We have criticisms of the Voice, and understand why some Indigenous people have decided either to abstain or vote ‘no’. It will be an advisory body only, with no real control over Indigenous affairs, and there’s no requirement for Parliament to act on any of the views it offers.
The main thing that will determine whether Indigenous people achieve justice and overcome the deep-seated racism and oppression they face in Australia today isn’t the establishment (or not) of a Voice to Parliament. Similar bodies that existed in the past (such as the Aboriginal and Torres Strait Islander Commission) made little difference to the lives of most Indigenous people.
The key thing will be the continued organising and resistance of Indigenous people and their supporters on the ground. Without that kind of movement, it’s all too likely that any Indigenous voices that gain representation in the parliamentary sphere (whether via the Voice or any other mechanism) will be ignored.
Victorian Socialists remains committed to standing side-by-side with our Indigenous brothers and sisters in that ongoing struggle.
However, while we don’t believe a victory for the ‘yes’ side in this referendum will, on its own, represent a major step forward for Indigenous rights, we think a victory for the ‘no’ side is likely to be a step backwards.
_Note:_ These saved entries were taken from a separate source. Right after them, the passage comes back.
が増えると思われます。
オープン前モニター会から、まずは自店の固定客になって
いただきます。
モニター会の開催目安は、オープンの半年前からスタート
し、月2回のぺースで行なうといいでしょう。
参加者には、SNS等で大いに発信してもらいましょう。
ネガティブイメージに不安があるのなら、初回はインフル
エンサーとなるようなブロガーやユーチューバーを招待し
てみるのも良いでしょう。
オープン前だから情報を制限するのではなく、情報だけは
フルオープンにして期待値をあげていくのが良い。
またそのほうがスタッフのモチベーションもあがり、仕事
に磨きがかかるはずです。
As the ‘no’ campaign has gained momentum, the right-wing and racist elements have come to the fore. Liberal Party leader Peter Dutton has claimed the Voice will ‘re-racialise’ Australian society, undermine democracy and give ‘special privileges’ to Indigenous people. This kind of rhetoric has given encouragement to the most conservative sections of Australian society to voice their opposition to Indigenous rights in even more explicitly racist terms.
This is having real-world consequences. The Western Australian government recently succumbed to a right-wing backlash, associated with the campaign against the Voice—overturning the Aboriginal Cultural Heritage Act which it passed in July and which provided a modicum of protections to avoid a repeat of the kind of wanton destruction of Indigenous heritage that we saw at Juukan Gorge in 2020.
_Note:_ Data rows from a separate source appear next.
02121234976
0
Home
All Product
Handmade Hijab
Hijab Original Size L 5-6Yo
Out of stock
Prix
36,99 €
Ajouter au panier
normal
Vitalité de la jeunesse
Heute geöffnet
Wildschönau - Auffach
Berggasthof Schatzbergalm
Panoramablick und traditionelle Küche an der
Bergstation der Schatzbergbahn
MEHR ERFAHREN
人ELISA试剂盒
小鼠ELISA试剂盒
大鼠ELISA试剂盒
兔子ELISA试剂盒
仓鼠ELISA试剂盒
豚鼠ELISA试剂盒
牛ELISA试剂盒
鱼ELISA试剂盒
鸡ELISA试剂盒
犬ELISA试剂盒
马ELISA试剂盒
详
We’ve also seen a hysterical moral panic about Indigenous youth crime. The Queensland state government recently changed the law to criminalise breaches of bail conditions by young people and suspended the Human Rights Act in order to allow them to put detained youth into adult watchhouses. Queensland has the largest youth prison population in the country, 62.6 percent of which is Indigenous.
A victory for the ‘no’ campaign will put wind in the sails of all those in Australian society and politics who want to see more of this. It will encourage the likes of Dutton and his supporters at right-wing media outlets like Sky News to ramp up the racist rhetoric, and attempt to push through more attacks on Indigenous people in the coming months and years.
Neither will the Labor Party be immune. It’s notable that both the examples cited above involve Labor state governments. For all the party’s progressive-sounding rhetoric in association with the Voice campaign, in practice it’s frequently been a barrier to anything that might actually advance Indigenous rights on the ground, and a victory for the ‘no’ campaign will encourage it in this direction.
That’s why Victorian Socialists believes all progressives should vote ‘yes’ in the referendum, and do whatever we can in the meantime to convince others to do the same. Let’s play our part in opposing the racism and lies of the right. But let's also get ready, no matter what the outcome is on 14 October, to continue the fight!